Algebra 2 A Unit 2: Solving Inequalities

Questions and Answers

What are the objectives for solving inequalities?

Solve and graph inequalities; write and solve compound inequalities.

What is a compound inequality?

A compound inequality is a statement that combines two inequalities using 'and' or 'or'.

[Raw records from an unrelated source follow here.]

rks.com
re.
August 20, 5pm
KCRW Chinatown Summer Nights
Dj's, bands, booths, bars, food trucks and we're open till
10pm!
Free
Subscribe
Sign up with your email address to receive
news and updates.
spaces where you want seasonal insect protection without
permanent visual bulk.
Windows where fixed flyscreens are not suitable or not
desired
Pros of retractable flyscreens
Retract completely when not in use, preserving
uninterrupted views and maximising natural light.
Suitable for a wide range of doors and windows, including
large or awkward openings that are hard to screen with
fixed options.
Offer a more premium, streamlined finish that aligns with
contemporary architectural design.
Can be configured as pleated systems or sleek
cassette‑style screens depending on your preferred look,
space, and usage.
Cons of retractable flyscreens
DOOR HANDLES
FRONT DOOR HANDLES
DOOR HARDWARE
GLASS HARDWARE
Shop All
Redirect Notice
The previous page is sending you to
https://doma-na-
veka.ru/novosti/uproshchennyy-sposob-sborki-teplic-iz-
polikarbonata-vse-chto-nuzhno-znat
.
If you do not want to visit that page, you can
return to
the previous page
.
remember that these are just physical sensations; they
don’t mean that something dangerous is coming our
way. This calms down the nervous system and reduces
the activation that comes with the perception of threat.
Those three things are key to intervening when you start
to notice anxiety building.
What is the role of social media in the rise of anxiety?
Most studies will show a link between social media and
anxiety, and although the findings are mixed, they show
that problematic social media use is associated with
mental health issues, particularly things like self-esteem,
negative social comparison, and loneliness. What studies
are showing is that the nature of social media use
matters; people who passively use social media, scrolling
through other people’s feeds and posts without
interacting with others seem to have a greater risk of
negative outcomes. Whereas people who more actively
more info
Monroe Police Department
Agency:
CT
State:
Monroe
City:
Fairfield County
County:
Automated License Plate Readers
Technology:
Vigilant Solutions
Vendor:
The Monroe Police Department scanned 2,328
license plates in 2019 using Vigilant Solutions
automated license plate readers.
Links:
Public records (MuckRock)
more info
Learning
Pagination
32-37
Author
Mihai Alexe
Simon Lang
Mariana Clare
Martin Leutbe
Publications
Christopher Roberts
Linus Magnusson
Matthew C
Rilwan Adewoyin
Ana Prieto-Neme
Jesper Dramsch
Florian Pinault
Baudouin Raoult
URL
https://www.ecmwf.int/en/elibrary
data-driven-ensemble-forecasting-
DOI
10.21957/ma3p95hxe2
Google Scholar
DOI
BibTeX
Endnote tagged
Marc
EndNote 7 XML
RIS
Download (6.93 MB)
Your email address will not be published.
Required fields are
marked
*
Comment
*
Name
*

Solve the inequality: -12 > 24x.

x < -0.5

Solve the inequality: 2(m-3) + 7 - 4x + 9.

No solution

Solve the compound inequality: -2 ≤ 2x - 4 < 4. What is the solution?

1

Study Notes

Objectives

• Ability to solve and graph inequalities effectively.
• Skills to write and solve compound inequalities.

Key Concepts

• Compound Inequality: An inequality that combines two or more inequalities, often involving 'and' or 'or'.

Solving Inequalities

• For the inequality -12 > 24x, solving gives x < -0.5.
• Example of solution: x < -0.5 can also be expressed as x > -13 in context to a different inequality.

Specific Problems

• In the problem 2(m - 3) + 7 - 4x + 9, the solution output indicates "Never," suggesting there's no solution or the inequality is never true under provided conditions.

Graphical Representation

• For the compound inequality -2 ≤ 2x - 4 < 4, solving provides a critical value of 1.
• This indicates a range of solutions to graph, demonstrating how inequalities can visually represent solutions on a number line.

Description

This quiz focuses on the concepts of inequalities covered in Algebra 2 A Unit 2. You will learn how to solve and graph inequalities, as well as how to write and solve compound inequalities. Test your skills with various problems and definitions related to solving inequalities.